- _Reading text_
──────────

Friday, September 18, 2020

Choice: NEVER RARELY SOMETIMES ALWAYS

Eliza Hittman’s Never Rarely Sometimes Always is a great political film because it’s only personal. It’s a character study that uses that lens to be about inequalities and oppression, about casual sexism and the grinding impoverishment of our young and vulnerable. The film sits squarely on the shoulders of a troubled teenager (Sidney Flanigan) who is 17 and pregnant. She hasn’t been for long. She doesn’t want to be. She shouldn’t be. We don’t know how it happened, but it’s clear it shouldn’t go on. She hasn’t the resources. She hasn’t the support. And yet there’s no way for her to get a medical procedure that’d enable her to move on with her life. Shot with a quotidian beauty and realist patience, Hittman, whose previous films like Beach Rats and It Felt Like Love similarly carried a tremulous sense of marginalized lives and quiet desperation, here makes her greatest film. It’s a patient, impeccably attuned character study that simply regards its main character’s plight. The girl recruits a friend (Talia Ryder) to accompany her on a savings-draining trip across state lines, out of Pennsylvania and into New York in search of the closest clinic that’ll help her without a parent’s signature. The two young women hang out, talk softly, wander aimlessly, and navigate red tape. At one point, loitering in the train station while they await an early morning appointment, they’re joined by a slightly older young man (Théodore Pellerin) who tries to befriend them, hangs out with them, shows them around a few blocks, and all the while has no idea the deep burden that is their purpose. He’s carefree in ways they never could be.

──────────

- _Task to complete_
Write out the whole film review word for word. The records that come next are separate from the film review.

- _Collected data_

──────────

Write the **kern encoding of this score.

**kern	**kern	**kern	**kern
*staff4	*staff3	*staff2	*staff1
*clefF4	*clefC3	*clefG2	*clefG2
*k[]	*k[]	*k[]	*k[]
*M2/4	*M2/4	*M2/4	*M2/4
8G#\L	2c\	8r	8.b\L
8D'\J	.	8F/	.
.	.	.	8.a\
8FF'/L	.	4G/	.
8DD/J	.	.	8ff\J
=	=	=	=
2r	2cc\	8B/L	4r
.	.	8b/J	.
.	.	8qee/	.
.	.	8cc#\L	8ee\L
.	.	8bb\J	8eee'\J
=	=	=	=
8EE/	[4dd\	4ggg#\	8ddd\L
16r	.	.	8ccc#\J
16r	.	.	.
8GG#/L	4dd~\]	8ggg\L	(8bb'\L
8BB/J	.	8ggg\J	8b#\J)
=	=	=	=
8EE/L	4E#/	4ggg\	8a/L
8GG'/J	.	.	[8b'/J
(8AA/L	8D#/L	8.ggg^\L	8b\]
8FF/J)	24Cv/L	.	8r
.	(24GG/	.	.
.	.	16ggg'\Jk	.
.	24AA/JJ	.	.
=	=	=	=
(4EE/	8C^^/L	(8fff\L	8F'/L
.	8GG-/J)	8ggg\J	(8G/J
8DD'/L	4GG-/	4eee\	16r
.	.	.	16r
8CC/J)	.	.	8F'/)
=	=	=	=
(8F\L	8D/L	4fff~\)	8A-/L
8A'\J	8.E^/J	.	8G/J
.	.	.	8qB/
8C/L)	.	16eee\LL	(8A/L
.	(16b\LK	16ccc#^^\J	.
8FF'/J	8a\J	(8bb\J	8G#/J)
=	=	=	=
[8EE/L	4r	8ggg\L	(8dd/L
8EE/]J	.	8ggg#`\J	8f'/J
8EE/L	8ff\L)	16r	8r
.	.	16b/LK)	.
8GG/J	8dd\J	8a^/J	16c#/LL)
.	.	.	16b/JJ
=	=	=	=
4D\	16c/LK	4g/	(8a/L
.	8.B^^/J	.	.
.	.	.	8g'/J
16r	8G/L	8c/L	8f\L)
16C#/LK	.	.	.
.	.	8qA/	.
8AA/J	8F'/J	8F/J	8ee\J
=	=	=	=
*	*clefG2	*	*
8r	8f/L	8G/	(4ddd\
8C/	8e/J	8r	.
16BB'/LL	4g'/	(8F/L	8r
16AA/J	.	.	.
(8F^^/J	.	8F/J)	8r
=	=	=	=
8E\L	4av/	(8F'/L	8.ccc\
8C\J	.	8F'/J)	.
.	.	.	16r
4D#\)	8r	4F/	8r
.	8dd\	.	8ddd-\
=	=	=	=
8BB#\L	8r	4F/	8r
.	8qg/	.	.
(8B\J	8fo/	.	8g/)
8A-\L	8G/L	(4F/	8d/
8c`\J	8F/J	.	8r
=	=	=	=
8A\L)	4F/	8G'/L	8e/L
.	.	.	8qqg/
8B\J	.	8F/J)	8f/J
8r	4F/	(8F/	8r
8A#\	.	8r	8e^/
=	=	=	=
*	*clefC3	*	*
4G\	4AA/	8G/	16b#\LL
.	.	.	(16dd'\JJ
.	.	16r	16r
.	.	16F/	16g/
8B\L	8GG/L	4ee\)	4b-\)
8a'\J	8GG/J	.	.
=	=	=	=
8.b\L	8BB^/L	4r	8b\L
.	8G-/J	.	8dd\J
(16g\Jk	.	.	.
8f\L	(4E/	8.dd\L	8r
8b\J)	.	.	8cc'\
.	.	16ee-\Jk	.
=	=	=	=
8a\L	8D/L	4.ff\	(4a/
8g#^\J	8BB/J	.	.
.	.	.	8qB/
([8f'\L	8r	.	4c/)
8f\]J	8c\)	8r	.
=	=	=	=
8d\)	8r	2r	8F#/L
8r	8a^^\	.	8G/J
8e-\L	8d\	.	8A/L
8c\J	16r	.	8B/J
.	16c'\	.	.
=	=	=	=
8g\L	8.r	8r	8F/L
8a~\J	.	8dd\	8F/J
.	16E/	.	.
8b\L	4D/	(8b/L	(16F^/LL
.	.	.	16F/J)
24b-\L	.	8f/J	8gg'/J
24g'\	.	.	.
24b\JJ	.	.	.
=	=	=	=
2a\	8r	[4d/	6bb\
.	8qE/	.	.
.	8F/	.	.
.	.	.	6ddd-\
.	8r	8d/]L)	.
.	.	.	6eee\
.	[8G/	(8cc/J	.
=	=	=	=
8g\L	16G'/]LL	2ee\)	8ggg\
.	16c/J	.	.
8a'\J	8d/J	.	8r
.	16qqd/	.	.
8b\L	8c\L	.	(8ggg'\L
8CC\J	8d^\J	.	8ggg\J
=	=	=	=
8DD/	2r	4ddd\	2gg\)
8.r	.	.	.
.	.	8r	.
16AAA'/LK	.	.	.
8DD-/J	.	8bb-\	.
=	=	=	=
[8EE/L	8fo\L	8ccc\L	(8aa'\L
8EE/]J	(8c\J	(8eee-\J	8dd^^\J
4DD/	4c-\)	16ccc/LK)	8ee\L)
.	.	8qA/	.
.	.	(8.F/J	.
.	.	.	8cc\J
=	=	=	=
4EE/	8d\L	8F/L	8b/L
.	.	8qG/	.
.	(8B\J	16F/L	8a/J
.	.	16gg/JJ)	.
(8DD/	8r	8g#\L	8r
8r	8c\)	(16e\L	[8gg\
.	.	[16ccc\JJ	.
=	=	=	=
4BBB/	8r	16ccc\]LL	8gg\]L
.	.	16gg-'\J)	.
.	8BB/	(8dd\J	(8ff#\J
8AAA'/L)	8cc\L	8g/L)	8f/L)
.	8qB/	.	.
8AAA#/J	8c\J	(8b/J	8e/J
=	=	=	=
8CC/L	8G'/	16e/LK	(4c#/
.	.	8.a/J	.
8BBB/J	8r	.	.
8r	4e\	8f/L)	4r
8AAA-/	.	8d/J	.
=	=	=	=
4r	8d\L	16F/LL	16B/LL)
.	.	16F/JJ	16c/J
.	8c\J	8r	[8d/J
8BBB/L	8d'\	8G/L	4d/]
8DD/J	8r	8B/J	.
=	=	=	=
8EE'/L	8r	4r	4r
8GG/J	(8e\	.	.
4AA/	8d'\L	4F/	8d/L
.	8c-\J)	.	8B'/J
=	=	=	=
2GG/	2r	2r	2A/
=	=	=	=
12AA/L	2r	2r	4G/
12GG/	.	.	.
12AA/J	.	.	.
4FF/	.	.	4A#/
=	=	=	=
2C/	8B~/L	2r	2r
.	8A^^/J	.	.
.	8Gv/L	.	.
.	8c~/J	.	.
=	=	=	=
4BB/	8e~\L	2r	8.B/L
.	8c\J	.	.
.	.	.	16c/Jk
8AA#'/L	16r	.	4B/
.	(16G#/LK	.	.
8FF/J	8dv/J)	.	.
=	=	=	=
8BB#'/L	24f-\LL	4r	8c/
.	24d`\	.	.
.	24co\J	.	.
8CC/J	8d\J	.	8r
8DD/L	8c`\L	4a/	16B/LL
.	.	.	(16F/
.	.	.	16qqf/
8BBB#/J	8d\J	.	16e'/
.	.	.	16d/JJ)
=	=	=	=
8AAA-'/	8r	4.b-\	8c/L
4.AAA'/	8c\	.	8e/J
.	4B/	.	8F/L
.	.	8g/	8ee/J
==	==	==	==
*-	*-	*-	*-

──────────

- _Written solution_
Friday, September 18, 2020

Choice: NEVER RARELY SOMETIMES ALWAYS

Eliza Hittman’s Never Rarely Sometimes Always is a great political film because it’s only personal. It’s a character study that uses that lens to be about inequalities and oppression, about casual sexism and the grinding impoverishment of our young and vulnerable. The film sits squarely on the shoulders of a troubled teenager (Sidney Flanigan) who is 17 and pregnant. She hasn’t been for long. She doesn’t want to be. She shouldn’t be. We don’t know how it happened, but it’s clear it shouldn’t go on. She hasn’t the resources. She hasn’t the support. And yet there’s no way for her to get a medical procedure that’d enable her to move on with her life. Shot with a quotidian beauty and realist patience, Hittman, whose previous films like Beach Rats and It Felt Like Love similarly carried a tremulous sense of marginalized lives and quiet desperation, here makes her greatest film. It’s a patient, impeccably attuned character study that simply regards its main character’s plight. The girl recruits a friend (Talia Ryder) to accompany her on a savings-draining trip across state lines, out of Pennsylvania and into New York in search of the closest clinic that’ll help her without a parent’s signature. The two young women hang out, talk softly, wander aimlessly, and navigate red tape. At one point, loitering in the train station while they await an early morning appointment, they’re joined by a slightly older young man (Théodore Pellerin) who tries to befriend them, hangs out with them, shows them around a few blocks, and all the while has no idea the deep burden that is their purpose. He’s carefree in ways they never could be.